Entries shown below:

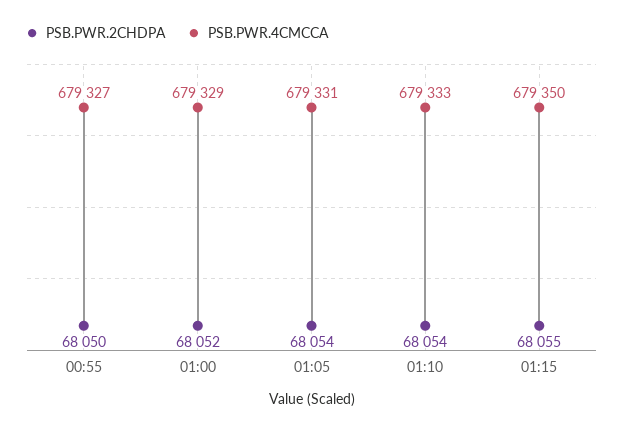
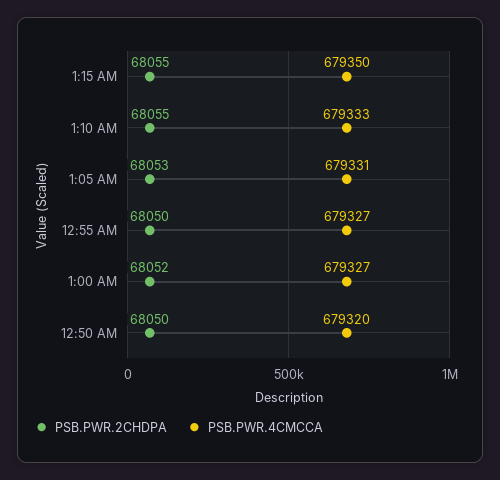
PSB.PWR.4CMCCA, 01:00: 679329 -> 679327
PSB.PWR.2CHDPA, 01:05: 68054 -> 68053
PSB.PWR.2CHDPA, 01:10: 68054 -> 68055
PSB.PWR.2CHDPA, 12:50 AM: none -> 68050
PSB.PWR.4CMCCA, 12:50 AM: none -> 679320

End of Entries shown.

• _Your instructions_
Set the listing down again exactly, skipping each picture.

• _Written response_
PSB.PWR.4CMCCA, 01:00: 679329 -> 679327
PSB.PWR.2CHDPA, 01:05: 68054 -> 68053
PSB.PWR.2CHDPA, 01:10: 68054 -> 68055
PSB.PWR.2CHDPA, 12:50 AM: none -> 68050
PSB.PWR.4CMCCA, 12:50 AM: none -> 679320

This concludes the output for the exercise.